Additionally, the question places the pro-lifer in a difficult situation. For the most part, pro-lifers don’t care if you’ve been sexually assaulted. They don’t care if your birth control fails. They don’t care that you don’t want purple feet and stretch marks and 40-or-so extra pounds and pelvic pain and depression and nausea so severe that you end up in the hospital — and yes, pregnancy can cause all of these symptoms. They don’t care that you don’t want to go through a potentially traumatic birthing experience, one including major surgery and potential complications and vaginal tearing and oxygen masks. They don’t care because someone else is going through it, not them. And the legislators stripping folks of their rights, most of them male, can continue to make ill-informed decisions about bodies they’ve never had. 

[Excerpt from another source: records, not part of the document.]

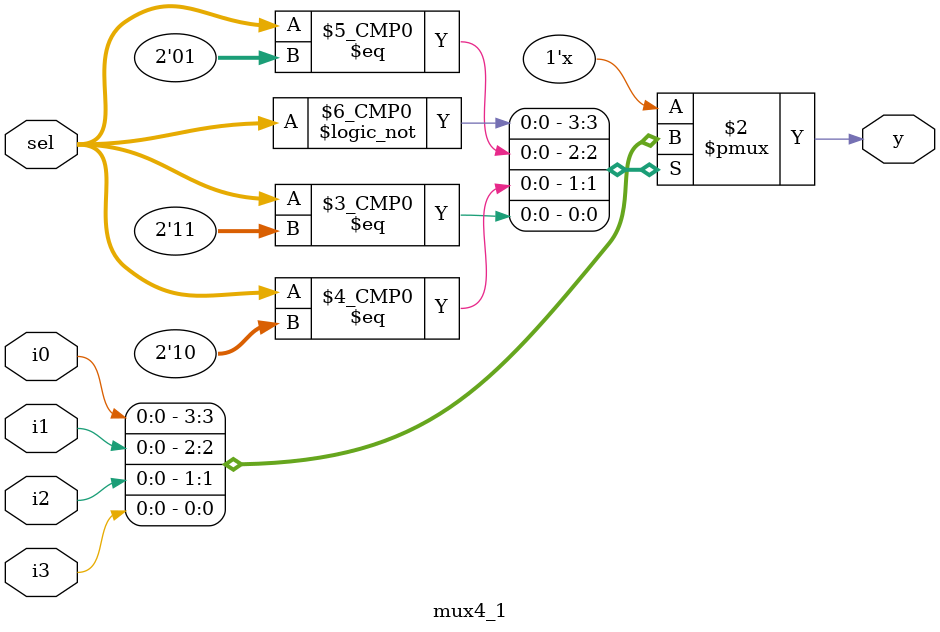
<source format=v>
module mux4_1(i0,i1,i2,i3,sel,y);

input i0,i1,i2,i3;

input[1:0]sel;

output reg y;

always @(i0,i1,i2,i3,sel)

begin

case(sel)

2'b00:y=i0;
2'b01:y=i1;
2'b10:y=i2;
2'b11:y=i3;

endcase

end

endmodule

</source>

They believe that carrying a child is an honor, not a punishment, and cannot imagine not wanting to be pregnant, so the pain and discomfort of pregnancy is a moot point. Instead, suggest the pain and discomfort of marital infidelity and the subsequent disruption of a normal life. That’ll give the pro-lifer something to really ponder. 

You have to force pro-lifers into the suggested situation because they’re far removed from real-life experiences of abortion. They don’t hear about friends, acquaintances or family members getting abortions, so they think abortion is a distant and impossibly evil act. By asking pro-lifers this question, you put them at the center of a situation. You force them to confront an imaginary where their life and reputation are at stake. 

And how might the pro-lifer respond to the situation? Would they stay with their spouse and be a gracious parent to their illegitimate child? Would they leave their spouse, go to work and start a new life? Maybe the pro-lifer would urge the mistress to give up the child for adoption. But then again, what if the mistress refuses? All of a sudden, the pro-lifer’s spouse is a regular Nick Cannon. That’s no way to live if you desperately need a traditional family. It’s an impossible situation to navigate, and it could happen to anyone. 

Overall, it’s unfortunate that in order to reason with a pro-lifer, you have to perform logic gymnastics and respond to threats to your autonomy with wit and composure. It’s exhausting to explain science to people who don’t trust it, and it’s exhausting for women to see old white men who know nothing about reproductive health create irresponsible legislation. But simply planting a seed in someone’s mind can be a catalyst for political realignment. Changing someone’s mind can be done –– I’ve watched peers from high school go from chanting “Build The Wall” to volunteering for Democratic political campaigns in about two years. Helping people see a world outside of themselves and their small communities will make way for empathy and understanding, even if you have to employ a brain-teaser to get there.